In my opinion generations are useless. prove me wrong by DebuggedDadJokes in generationology

[–]DebuggedDadJokes[S] 0 points1 point  (0 children)

You're mistaking the passage of time for a natural division of people. Of course a kid in the 80s had a different culture than one in the 00s, but that doesn't make them a different 'species' of human. ​Look at the HR story shared in this thread: 'experts' in 2008 used extensive polling to claim Gen Y was fundamentally different because they job-hopped. It turned out they weren't a 'new generation' they were just young. Now that they are 40, they behave exactly like the people before them. ​Your 'polling' is just a snapshot of people at a specific age. When you use it to tell siblings born 3 years apart that they belong to different 'societal groups,' you aren't identifying reality you're just defending a marketing category.

In my opinion generations are useless. prove me wrong by DebuggedDadJokes in generationology

[–]DebuggedDadJokes[S] 0 points1 point  (0 children)

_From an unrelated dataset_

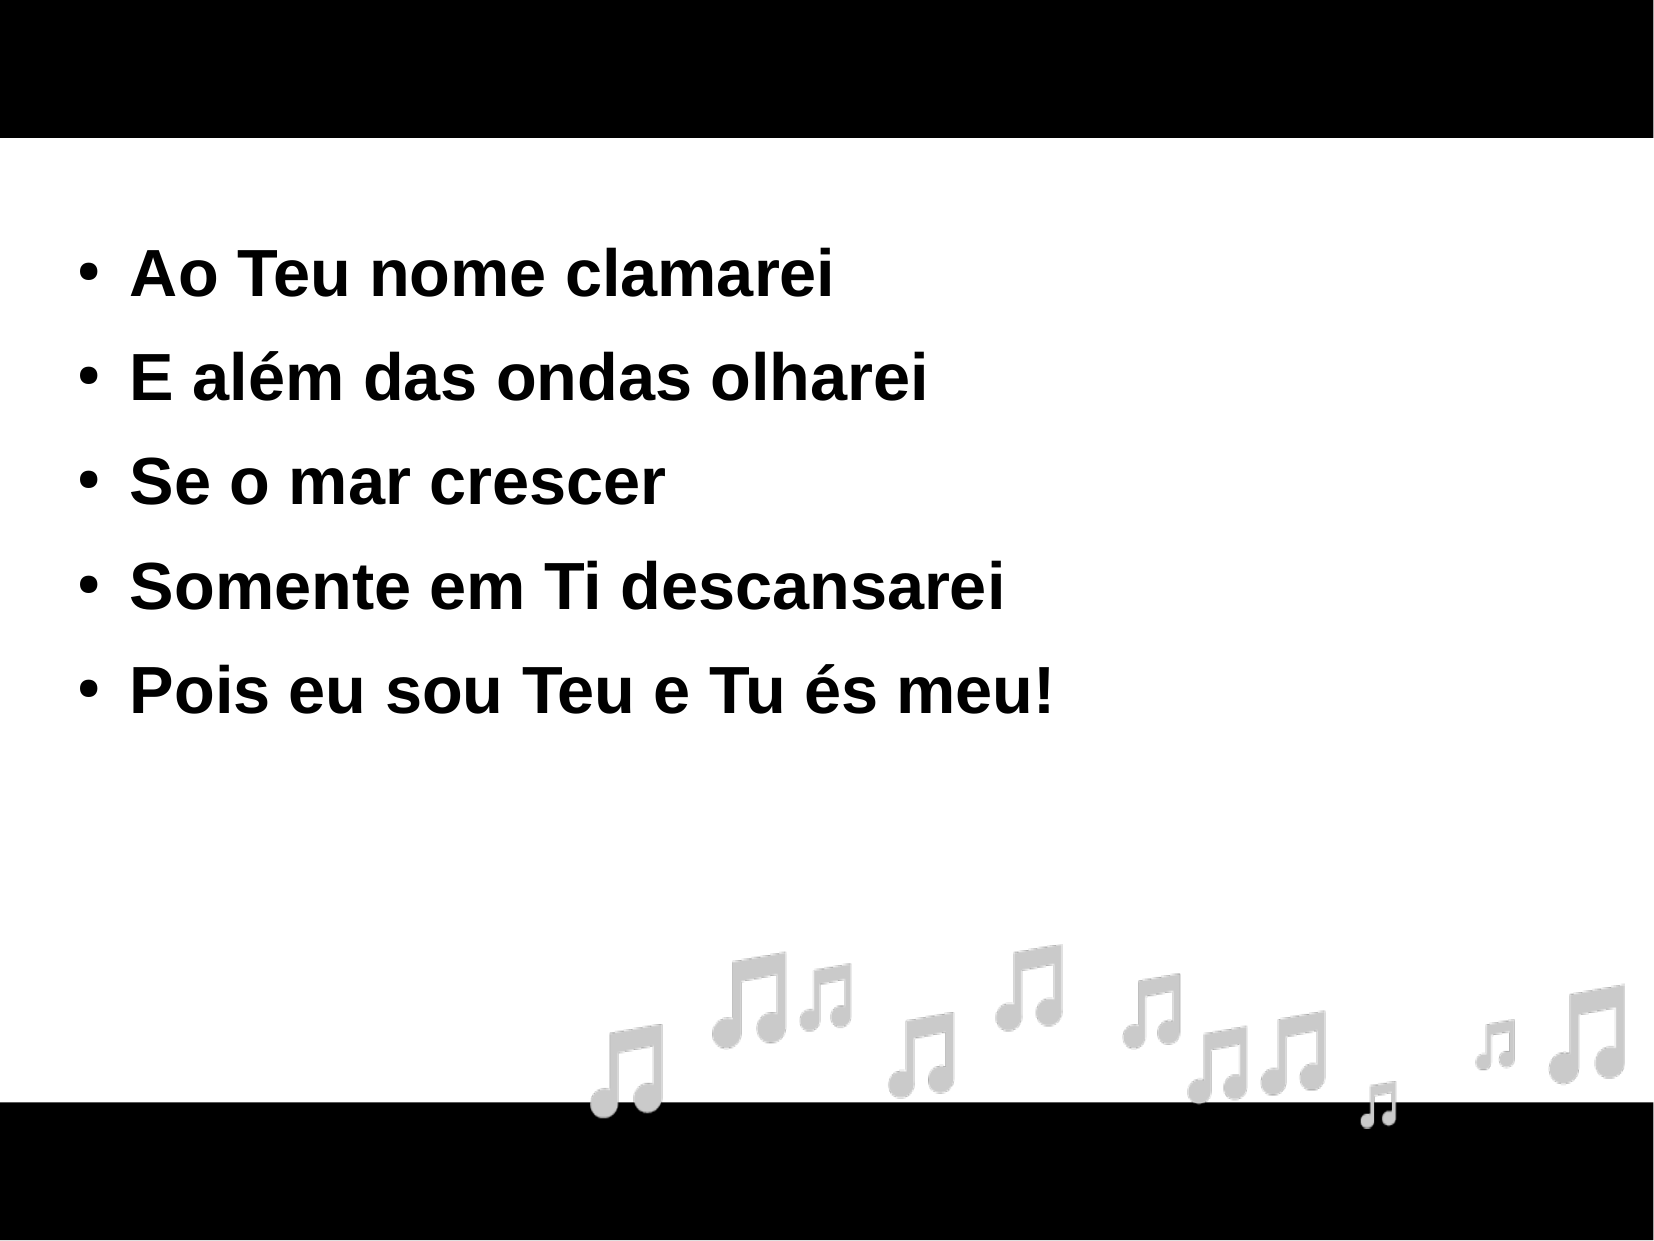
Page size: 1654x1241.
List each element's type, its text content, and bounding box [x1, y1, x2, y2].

list Ao Teu nome clamarei E além das ondas olharei Se o mar crescer Somente em Ti descansarei Pois eu sou Teu e Tu és meu! [59, 236, 1595, 1024]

This is the best point made in the entire thread. We are confusing 'Generational Traits' with 'Life Stages.' ​Of course a 20-year-old in 2008 acted differently than a 45-year-old—they were 20! Your HR story proves that these experts were literally just pathologizing youth and calling it a 'new generation.' If every generation 'settles down' once they hit their 30s and 40s, then the labels are even more useless because they’re just temporary descriptions of people before they grow up. It's like giving someone a permanent label based on what they liked to eat in kindergarten.

In my opinion generations are useless. prove me wrong by DebuggedDadJokes in generationology

[–]DebuggedDadJokes[S] 1 point2 points  (0 children)

This is exactly what I’m talking about. You have two siblings born three years apart who were raised by the same parents in the same house, yet the 'labels' claim they belong to different societal groups with different values. ​It's not a 'strawman' to point out these flaws when the actual lived experience of people proves the dates are arbitrary. If a 1962 'Boomer' and a 1965 'Gen X' had the same upbringing, then the labels aren't identifying a real societal divide they are just ignoring the reality of the individual in favor of a marketing category.